News Release



Spratt Statement on President’s Fiscal Year 2008 Budget

FOR IMMEDIATE RELEASE
February 5, 2007

WASHINGTON – House Budget Committee Chairman John Spratt (D-SC) issued the following statement on the President’s Fiscal Year 2008 budget.

“While the President has endorsed the goal of balancing the budget, under realistic assumptions his budget remains in deficit every year.  The deficit for fiscal 2006 was $248 billion, and deficits will hover in roughly that range over 2007, 2008, and 2009.  When the surplus in Social Security is excluded, as it should be, on-budget deficits over those three years will exceed $400 billion.

“The President calls for nearly $2 trillion in tax cuts, so in the name of balancing the budget by 2012, he hits domestic priorities such as health care, education, and the environment.  The President’s budget calls for $252 billion in Medicare cost reduction over 10 years without reinvesting those savings in Medicare program improvements, plus $28 billion in net legislated Medicaid cost reductions; and provides less than needed to renew the Children’s Health Insurance Program so that it continues to insure the number of kids now covered.

“Appropriations for the budget function for education are cut more deeply for each of the next three years, cutting 2010 funding by $3.1 billion below the 2006 enacted level.  Pell Grants are increased but at the cost of recalling all Perkins Loan funds and eliminating nine other higher education assistance programs.  Funding for the President’s signature program, No Child Left Behind, which is up for renewal, would remain about $15 billion below the level promised when the bill was signed into law.

“The President’s budget assumes that the robust revenue increases of the last two years will keep coming, averaging 7.0 percent annually for the next five years, well above the 5.8 percent rate predicted by the Congressional Budget Office (CBO).  While CBO says that extending the 2001 and 2003 tax cuts would cause average annual revenue growth to drop to just 3.8 percent, the Administration claims revenue growth would still average 5.6 percent.  This difference means that the Administration claims that there will be $157 billion more in revenues in 2012 than CBO says will be the case if the tax cuts are extended.  The President’s budget also includes fees similar to what have been proposed in the past and rejected by Congress, such as fees for veterans’ enrollment and food inspection.

“The President’s budget is notable also for what it does not include, such as a permanent fix for the alternative minimum tax (AMT).
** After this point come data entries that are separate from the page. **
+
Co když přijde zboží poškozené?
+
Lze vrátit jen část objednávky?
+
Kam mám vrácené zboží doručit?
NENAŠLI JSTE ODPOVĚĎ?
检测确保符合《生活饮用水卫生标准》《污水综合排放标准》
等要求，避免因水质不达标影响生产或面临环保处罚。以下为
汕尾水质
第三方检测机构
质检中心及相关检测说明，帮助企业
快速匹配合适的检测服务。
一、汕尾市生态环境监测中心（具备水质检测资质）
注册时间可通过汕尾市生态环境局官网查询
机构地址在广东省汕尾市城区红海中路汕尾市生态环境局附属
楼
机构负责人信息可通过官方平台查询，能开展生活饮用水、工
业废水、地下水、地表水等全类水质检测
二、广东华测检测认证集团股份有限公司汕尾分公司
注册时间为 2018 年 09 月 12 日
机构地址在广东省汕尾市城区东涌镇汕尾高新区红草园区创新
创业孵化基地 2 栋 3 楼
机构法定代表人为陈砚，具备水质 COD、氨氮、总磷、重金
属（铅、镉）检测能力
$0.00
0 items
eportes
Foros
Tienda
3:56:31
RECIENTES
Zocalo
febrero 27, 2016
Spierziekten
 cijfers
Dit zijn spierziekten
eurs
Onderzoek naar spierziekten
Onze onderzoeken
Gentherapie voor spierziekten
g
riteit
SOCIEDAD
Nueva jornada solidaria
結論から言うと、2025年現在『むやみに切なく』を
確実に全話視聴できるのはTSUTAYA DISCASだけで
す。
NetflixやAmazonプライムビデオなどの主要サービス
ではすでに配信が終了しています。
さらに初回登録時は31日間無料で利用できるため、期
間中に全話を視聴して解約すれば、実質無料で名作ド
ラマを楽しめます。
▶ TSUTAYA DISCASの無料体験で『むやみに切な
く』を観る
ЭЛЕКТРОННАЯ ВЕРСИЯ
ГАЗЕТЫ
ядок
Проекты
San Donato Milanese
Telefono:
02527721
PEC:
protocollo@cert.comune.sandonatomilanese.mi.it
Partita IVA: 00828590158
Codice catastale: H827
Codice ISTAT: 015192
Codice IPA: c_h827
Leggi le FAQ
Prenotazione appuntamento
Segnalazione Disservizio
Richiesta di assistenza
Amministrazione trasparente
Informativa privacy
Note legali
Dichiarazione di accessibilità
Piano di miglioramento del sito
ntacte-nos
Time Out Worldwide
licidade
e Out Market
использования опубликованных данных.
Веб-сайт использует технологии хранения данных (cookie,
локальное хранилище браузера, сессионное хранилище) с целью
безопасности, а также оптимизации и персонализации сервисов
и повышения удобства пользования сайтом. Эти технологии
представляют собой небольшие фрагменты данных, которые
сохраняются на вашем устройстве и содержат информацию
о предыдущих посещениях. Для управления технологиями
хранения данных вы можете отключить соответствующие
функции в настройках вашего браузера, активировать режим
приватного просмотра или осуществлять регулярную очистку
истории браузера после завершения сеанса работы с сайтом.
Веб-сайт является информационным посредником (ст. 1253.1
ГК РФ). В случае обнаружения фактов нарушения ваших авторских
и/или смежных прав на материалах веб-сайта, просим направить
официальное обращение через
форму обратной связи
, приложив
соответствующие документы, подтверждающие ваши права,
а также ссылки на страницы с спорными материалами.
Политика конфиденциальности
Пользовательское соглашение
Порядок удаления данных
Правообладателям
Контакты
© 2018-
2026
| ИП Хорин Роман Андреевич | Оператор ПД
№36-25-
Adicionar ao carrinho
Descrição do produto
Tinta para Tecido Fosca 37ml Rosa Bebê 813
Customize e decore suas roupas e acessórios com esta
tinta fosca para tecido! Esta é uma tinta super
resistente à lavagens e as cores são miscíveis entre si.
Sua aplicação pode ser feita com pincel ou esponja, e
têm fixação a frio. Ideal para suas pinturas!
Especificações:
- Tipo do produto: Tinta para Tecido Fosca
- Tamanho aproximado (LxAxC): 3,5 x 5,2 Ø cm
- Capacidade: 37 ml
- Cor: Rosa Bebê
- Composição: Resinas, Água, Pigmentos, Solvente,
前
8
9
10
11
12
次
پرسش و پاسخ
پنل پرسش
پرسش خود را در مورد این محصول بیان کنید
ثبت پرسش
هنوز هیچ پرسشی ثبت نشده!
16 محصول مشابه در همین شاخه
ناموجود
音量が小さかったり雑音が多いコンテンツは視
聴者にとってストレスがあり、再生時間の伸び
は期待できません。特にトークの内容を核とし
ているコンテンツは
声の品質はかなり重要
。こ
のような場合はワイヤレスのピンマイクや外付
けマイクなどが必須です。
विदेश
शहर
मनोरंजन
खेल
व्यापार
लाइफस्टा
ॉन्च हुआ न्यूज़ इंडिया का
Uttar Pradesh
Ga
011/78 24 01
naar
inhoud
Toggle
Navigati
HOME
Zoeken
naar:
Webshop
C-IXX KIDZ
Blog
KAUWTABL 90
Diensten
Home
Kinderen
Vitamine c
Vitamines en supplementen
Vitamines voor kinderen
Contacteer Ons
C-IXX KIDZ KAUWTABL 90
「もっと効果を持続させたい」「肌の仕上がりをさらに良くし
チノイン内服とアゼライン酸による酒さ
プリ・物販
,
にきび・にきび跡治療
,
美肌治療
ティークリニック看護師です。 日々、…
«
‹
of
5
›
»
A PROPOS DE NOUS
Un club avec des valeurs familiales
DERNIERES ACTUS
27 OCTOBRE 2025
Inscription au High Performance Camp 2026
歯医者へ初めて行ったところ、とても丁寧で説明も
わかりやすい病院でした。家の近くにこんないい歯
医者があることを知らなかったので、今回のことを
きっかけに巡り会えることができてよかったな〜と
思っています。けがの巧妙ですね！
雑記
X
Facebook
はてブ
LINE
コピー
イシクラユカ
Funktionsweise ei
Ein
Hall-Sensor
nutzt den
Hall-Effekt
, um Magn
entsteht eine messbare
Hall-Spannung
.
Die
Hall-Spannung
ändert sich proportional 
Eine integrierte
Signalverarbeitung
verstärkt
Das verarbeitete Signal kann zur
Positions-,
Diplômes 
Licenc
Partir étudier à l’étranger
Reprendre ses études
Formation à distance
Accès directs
If not fixed, by 2007, 23 million taxpayers will pay AMT rates and revenues will be $1.0 trillion higher over the next ten years. The President’s budget would patch the AMT for 2008, but leave it fully in force over the remaining four years, substantially overstating revenues.

“On the spending side, the President’s budget assumes that the cost of the military operations in Iraq and Afghanistan will drop to $50 billion in 2009, after budgeting $145 billion for 2008. No additional cost is budgeted after 2009.

“Once again, the President tags on to his budget a proposal for Social Security privatization, to take effect in 2012. The first-year impact on the budget is $29.3 billion, but the cost from 2012 through 2017 is $637.4 billion.

“President Bush came to the White House in 2001 with an advantage no president in recent times has enjoyed, a budget in surplus by $236 billion the year before he took office. Within two years, that surplus was gone, and the United States began accumulating a mountain of national debt, adding up to a total of over $3 trillion. The statutory debt ceiling was last raised by $781 billion to $9.0 trillion in March of 2006. Even if the President’s budget were to pass, this hike in the debt ceiling will be sufficient for less than two years, and the debt ceiling will have to be raised again by the end of this year.

“I doubt that Democrats will support this budget, and frankly, I will be surprised if Republicans rally around it either.”